According to a recent study on gender pay inequity from the National Partnership for Women and Families, the median annual pay for a woman who holds a full-time, year-round job is $41,977 while the median annual pay for a man who holds a full-time, year-round job is $52,146.

Pay discrepancy is abhorrent when the statistics are broken down by race. African American women are typically paid $0.61 cents, Native American women $0.58 cents and Latinas just $0.53 cents for every dollar paid to white men. Eliminating this pay gap could equate to more than a year of food, seven months of mortgage payments, ten months of rent or one year of tuition at a state college. 
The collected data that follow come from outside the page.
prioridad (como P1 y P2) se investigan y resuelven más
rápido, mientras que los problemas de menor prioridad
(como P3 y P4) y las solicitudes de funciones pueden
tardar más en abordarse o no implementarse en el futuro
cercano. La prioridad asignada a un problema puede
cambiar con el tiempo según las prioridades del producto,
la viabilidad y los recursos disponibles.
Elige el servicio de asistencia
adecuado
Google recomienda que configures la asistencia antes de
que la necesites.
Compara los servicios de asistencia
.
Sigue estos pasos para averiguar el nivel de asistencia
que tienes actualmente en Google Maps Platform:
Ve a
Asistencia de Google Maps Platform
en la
Senator Harris’ proposal outlines how companies would have to obtain an “Equal Pay Certification” and disclose pay data to the Equal Employment Opportunity Commission. If a company is found to be paying workers with similar responsibilities different salaries based on gender, they will be fined 1% of their profits for every 1% wage gap. Those fines would then be reinvested into programs such as paid family leave or medical leave. Blumenfield’s motion specifically directs Economic and Workforce Development Department (EWDD) and the City Attorney’s Office to explore avenues to apply Senator Harris’ proposal to hold businesses accountable on the local level. This includes having local departments report back on options to implement a citywide equal pay law for employers with more than 100 employees, to ensure companies in Los Angeles verify their workers are not paid differently based on gender and using established enforcement mechanisms to expand worker protections.

Currently city ordinances prohibit employment discrimination due to race, ethnicity, religion, marital status among other protected classes, but no city law explicitly requires equal pay for equal work by employers. CA Labor Code § 1197.5 provides a right of action for an individual who has been paid unfairly. The City of Los Angeles would go one step further and place responsibility for compliance on the employer rather than just on the employee. Inequity harms the individual and also negatively impacts the city when there are pay gaps, so it is imperative to ensure that employers comply, and the city should have the ability to take its own punitive action, to address inequity.

Blumenfield concluded, “The time is now to try and correct the institutionalization of pay inequity. Making sure people are paid fairly should not be controversial. My hope is that folks around the country listen to what Senator Harris has proposed and see what we are trying to do here in Los Angeles, so they can work toward a more equitable future in their own communities.”